And 5: based on the obtained distribution type j ^* Using pairs of cyclic estimatesEach data is automatically corrected; a compensation value delta is preset, and a data set D is randomly disturbed and divided into a history set D ₁ And observation set D ₂ (ii) a Specifying a data correction strategy, and carrying out continuous iteration to obtain final correction data;

and 6: setting different compensation values delta and repeating the step 5 to find the optimal compensation value; under the compensation value, obtaining an optimally corrected data set D' and solving the distribution j by adopting maximum likelihood estimation ^* The parameter (c) of (c).
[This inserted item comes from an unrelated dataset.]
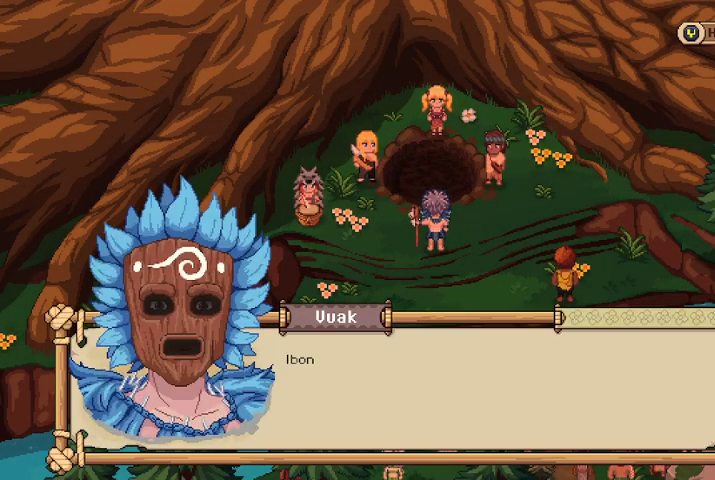
Gameplay with a controller (Xbox layout); each line is a JSON object with the inputs held at the frame after it. "events" lists button and stick changes between this image and that frame as [ms after this image, input, new state], when the widget could be followed in between.
{"buttons": [], "left_stick": "center", "right_stick": "center", "events": [[267, "A", "down"], [400, "A", "up"]]}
Further, in step 3, in order to measure goodness of fit between the real data distribution and the theoretical distribution, the Anderson-Darling test statistics under four continuous distributions of normal distribution, truncated normal distribution, gamma distribution and t distribution are constructed as follows:

in the formula:

an Anderson-Darling test statistic representing the jth hypothetical distribution, used to measure the difference between the hypothetical distribution and the true distribution of the data,

the smaller the distribution of the true data to the hypothesis, n is the number of samples, F _D (x) Is a distribution function of the sample;

normal distribution, truncated normal distribution, gamma distribution, t distribution, these four distributions most closely fitting the distribution type of error data in the field of aeronautical manufacturing, F _j (x) Theoretical distribution function for jth hypothetical distribution:

in the formula: Γ represents the gamma function, μ, σ, a, b, α, β, v represents the distribution coefficient associated with the distribution.

Further, the specific method of step 4 is as follows:

quantity A was examined according to Anderson-Darl ² Limit distribution of (2) by

P-values for the four distributions were constructed as follows:

p _j p-value of the Anderson-Darling test statistic representing the jth hypothesis distribution, the p-value being a probability value between 0 and 1, the goodness of fit of real data distribution and theoretical distribution can be qualitatively and visually represented, and the larger the p value is, the greater the goodness of fit of real data distribution and theoretical distribution is

The smaller the distribution goodness of fit, the higher the distribution, and thus, the statistical distribution type of the error data can be determined by comparing the magnitudes of p values, i.e., the determined distribution type is j ^* ＝max _j＝1,2,3,4 p _j 。

Further, the step 5 is based on the obtained distribution type j ^* Each data was automatically corrected using a loop estimation.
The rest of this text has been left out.